Wednesday, January 17, 2007

Review: Hitcher, The (2007)

The Hitcher
2007
95 minutes
Rated R

By Scott Mendelson

When my fiancee and I approached the specific theater, we noticed that the employees were checking Ids with unusual vigor, and I silently laughed to myself. I had nothing to worry about. After all, I was old enough to distinctly remember the original Hitcher being released in theaters. Gosh, I'm getting old. Yes, I'm also old enough to remember what made the original so quirky and interesting back in ancient 1986, so I can tell you that this remake seems to make a conscious effort to dilute all that was special about the old trashy B-movie original.

The plot... Grace and Jim are two kids who are traveling on a road trip for spring break along various highways. This, along with the fact that they are both very attractive, is all we ever learn about them, period. Meanwhile, as Ken and Barbie drive along in search of America, the mysterious John Ryder steps out from the darkness, with a broken down car and the completely trustworthy persona of Sean Bean. Now Sean Bean is one of my favorite actors, but I kinda wish they had cast Sam Neil, so it would advance my ongoing theory that one should never, ever travel anywhere with Sam Neil (Dead Calm, Jurassic Park, In The Mouth Of Madness, Event Horizon, Jurassic Park 3, The Triangle, etc).

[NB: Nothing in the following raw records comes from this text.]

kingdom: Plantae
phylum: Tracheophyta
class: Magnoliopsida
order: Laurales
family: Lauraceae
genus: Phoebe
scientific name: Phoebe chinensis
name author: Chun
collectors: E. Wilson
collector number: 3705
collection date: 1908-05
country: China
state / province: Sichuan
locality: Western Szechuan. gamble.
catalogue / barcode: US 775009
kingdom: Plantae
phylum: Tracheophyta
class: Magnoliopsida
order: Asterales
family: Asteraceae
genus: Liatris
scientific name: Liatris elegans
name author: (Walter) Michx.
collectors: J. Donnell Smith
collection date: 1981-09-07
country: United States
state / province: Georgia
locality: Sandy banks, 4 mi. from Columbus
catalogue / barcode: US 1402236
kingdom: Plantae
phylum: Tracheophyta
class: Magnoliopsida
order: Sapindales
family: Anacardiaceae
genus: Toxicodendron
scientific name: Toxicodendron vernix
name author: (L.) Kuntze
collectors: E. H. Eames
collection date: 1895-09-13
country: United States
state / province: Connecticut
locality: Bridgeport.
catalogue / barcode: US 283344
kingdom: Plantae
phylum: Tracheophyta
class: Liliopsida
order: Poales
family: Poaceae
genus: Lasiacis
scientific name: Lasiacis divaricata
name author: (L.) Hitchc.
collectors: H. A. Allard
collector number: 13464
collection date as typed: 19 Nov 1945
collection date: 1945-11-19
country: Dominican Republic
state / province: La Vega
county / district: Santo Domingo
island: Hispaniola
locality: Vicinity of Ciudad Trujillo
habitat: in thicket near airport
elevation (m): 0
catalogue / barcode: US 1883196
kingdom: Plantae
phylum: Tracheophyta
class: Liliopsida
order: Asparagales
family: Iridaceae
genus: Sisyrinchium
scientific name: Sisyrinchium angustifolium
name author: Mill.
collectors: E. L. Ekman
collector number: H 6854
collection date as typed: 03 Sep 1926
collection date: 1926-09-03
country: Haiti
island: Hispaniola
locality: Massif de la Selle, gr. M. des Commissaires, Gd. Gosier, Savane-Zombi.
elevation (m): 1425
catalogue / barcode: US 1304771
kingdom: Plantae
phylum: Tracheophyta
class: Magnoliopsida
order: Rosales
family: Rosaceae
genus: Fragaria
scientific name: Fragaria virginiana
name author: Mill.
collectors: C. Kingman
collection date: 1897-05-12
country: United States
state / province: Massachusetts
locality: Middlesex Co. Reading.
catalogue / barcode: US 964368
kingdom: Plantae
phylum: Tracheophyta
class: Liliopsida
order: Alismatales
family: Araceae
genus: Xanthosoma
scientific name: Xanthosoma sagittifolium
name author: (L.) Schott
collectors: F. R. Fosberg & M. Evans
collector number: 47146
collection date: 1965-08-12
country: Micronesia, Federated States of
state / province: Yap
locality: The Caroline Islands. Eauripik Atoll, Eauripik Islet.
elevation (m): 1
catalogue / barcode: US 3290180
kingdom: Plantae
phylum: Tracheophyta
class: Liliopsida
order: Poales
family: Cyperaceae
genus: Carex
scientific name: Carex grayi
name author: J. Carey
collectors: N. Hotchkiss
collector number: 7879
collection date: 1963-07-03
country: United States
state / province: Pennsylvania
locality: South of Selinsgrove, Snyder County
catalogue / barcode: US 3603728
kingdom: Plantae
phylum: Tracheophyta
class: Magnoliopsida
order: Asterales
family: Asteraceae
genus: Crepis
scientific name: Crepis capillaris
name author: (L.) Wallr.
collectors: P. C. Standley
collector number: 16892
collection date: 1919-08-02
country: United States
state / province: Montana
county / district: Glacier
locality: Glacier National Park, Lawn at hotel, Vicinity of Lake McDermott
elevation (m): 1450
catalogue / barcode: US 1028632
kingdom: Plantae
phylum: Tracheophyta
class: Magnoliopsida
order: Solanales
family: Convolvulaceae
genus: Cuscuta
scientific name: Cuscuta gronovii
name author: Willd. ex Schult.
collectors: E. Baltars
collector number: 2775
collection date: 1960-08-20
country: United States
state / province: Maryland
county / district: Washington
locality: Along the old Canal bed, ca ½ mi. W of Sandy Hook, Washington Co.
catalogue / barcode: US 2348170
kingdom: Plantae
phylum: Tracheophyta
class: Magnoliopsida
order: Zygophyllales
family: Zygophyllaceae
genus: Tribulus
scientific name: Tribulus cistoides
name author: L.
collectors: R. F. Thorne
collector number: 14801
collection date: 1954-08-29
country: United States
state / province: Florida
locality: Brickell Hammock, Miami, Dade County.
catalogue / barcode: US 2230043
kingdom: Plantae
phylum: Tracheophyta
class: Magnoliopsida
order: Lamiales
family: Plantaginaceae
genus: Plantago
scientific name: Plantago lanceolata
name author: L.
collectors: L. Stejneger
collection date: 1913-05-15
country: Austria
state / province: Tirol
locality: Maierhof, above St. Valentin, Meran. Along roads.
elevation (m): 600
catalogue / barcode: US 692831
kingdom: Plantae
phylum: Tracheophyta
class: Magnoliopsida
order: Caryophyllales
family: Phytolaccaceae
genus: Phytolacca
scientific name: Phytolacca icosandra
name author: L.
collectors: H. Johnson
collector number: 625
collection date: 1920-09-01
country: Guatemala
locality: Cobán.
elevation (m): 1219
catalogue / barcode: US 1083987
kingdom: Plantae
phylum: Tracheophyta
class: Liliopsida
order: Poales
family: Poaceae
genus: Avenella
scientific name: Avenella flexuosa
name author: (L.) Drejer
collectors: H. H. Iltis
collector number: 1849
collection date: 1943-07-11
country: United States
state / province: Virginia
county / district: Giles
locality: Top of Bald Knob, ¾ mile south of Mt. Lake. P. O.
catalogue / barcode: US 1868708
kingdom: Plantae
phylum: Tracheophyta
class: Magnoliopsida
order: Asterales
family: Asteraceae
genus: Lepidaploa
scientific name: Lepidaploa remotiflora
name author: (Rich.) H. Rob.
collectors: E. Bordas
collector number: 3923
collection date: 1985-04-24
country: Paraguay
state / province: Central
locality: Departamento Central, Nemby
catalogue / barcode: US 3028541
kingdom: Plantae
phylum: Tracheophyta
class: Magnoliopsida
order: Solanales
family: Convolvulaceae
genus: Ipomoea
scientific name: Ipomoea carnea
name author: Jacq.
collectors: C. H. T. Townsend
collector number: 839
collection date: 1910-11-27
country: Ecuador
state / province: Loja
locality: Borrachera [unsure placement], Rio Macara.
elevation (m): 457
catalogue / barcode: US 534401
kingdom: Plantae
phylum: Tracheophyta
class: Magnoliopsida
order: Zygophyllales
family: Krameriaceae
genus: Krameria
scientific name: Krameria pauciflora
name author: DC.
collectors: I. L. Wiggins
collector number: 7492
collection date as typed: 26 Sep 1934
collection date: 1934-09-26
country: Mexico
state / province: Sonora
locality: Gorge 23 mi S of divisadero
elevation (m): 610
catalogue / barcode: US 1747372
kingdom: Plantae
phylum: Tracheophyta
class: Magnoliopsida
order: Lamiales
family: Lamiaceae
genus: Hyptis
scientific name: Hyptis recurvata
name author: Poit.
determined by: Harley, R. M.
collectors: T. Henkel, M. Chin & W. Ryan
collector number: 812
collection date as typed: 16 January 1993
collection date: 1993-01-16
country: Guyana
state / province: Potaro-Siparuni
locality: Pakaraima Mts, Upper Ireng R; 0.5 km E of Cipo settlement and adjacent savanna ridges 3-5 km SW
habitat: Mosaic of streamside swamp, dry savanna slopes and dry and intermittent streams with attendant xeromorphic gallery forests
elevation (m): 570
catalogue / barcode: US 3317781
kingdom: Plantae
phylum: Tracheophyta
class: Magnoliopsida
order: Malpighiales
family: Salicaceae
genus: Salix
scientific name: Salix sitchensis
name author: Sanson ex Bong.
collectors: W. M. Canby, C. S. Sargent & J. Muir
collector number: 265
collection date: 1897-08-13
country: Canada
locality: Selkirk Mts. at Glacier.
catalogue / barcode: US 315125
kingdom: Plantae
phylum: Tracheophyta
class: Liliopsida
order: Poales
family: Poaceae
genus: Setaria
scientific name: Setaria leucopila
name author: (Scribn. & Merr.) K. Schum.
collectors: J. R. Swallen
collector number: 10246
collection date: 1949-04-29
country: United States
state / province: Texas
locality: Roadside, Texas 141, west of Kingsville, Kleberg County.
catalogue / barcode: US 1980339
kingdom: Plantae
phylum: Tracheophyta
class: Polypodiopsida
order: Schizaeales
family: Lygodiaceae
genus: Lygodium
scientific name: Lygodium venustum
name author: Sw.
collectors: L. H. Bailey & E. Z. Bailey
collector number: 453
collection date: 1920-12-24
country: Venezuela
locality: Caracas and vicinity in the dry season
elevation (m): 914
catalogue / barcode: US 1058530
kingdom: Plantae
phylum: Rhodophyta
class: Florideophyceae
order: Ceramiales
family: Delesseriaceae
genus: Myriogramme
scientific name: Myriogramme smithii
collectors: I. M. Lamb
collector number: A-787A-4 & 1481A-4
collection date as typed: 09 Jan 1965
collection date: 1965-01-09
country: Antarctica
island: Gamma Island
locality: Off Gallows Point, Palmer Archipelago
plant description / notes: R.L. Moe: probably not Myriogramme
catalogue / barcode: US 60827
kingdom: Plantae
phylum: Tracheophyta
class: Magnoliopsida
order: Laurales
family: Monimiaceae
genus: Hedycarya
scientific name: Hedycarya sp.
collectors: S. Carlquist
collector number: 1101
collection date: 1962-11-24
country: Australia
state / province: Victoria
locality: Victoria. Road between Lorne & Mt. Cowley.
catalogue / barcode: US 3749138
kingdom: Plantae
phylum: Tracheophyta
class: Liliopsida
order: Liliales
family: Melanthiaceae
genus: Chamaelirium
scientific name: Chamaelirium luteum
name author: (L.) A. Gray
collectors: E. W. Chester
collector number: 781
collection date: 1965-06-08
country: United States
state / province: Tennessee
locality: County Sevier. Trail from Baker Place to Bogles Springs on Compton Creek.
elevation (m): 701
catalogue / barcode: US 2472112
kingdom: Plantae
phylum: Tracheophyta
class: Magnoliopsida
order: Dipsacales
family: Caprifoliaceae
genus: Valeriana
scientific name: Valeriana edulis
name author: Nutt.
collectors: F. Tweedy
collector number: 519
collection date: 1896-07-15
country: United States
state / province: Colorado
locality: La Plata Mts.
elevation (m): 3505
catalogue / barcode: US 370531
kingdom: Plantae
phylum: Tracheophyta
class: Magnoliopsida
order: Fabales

Anyway, when Sean Bean shows up in a dark, flapping trench coat in the dead of night and asks for a ride, most intelligent folks would opt to call him a tow-truck instead (AAA: it's not just for responsible adults, it's for serial killers too!). Of course, these idiots do give him a ride and mayhem and carnage ensues in a similar manner to the original. Needless to say, the violence is a little more graphic, but since the original's violence caused a minor stir back in the day, one can't skirt on the blood and/or guts (the 'oh-my!' moment of the original, which was off-screen, is now presented in all it's gory, err, glory). Fun fact: the original was funded by one of the companies that George W. Bush was a board member on before politics, and its financing of The Hitcher was a minor scandal during the 2000 election, due to its infamous violence.

What is skirted on, unfortunately, is the darkly comic character interaction of the original. In the first film, the hunted was not a CW-tested teen couple, but rather a single lonely, vaguely geekish kid, Jim (C. Thomas Howell) on his first adventure. And John Ryder (Rutger Hauer in a career-defining performance) wasn't just a one-note killing machine, but a weird dreamlike phantom who tried to connect to our hero for reasons that were implied but never stated. And the addition of a random girlfriend right at the beginning allows the filmmakers to play gender reversal at a few key points, which is fine until the ghastly finale that exchanges dark pathos and compromised humanity for false and insulting 'girl power'.

This is the first real miss for Platinum Dunes, which was founded by director Michael Bay as a way to give untested but promising filmmakers a crack at success, using lower-budget remakes of older horror films as the vehicle. They debuted with the slightly better than expected Texas Chainsaw Massacre remake (2003), then returned with a stunningly scary and effective improvement on The Amityville Horror (2005), then followed up at the end of last year with a prequel to their Chainsaw film that was actually better and far more interesting than both of its forebears (yes, that's right, the characters were far more richly developed than those in the 1974 'classic').

With this fourth entry, we get the very kind of film that most everyone was expecting from this company when they were first announced. It's boring instead of scary, condescending in its alterations, and completely drained of the disturbing character interaction that made the original as memorable as it is to geezers like myself. In short, The Hitcher is one ride you should refuse. And, for a better example of this genre, try the original Hitcher (duh), The Hitcher II (it's allegedly decent made for video sequel; can't be any worse than this one right?), Duel (Stephen Spielberg's first movie, way back in 1971), and one of my favorite scary movies of this decade, Joyride, a stunningly well-made thriller that didn't find the audience it deserved in late 2001.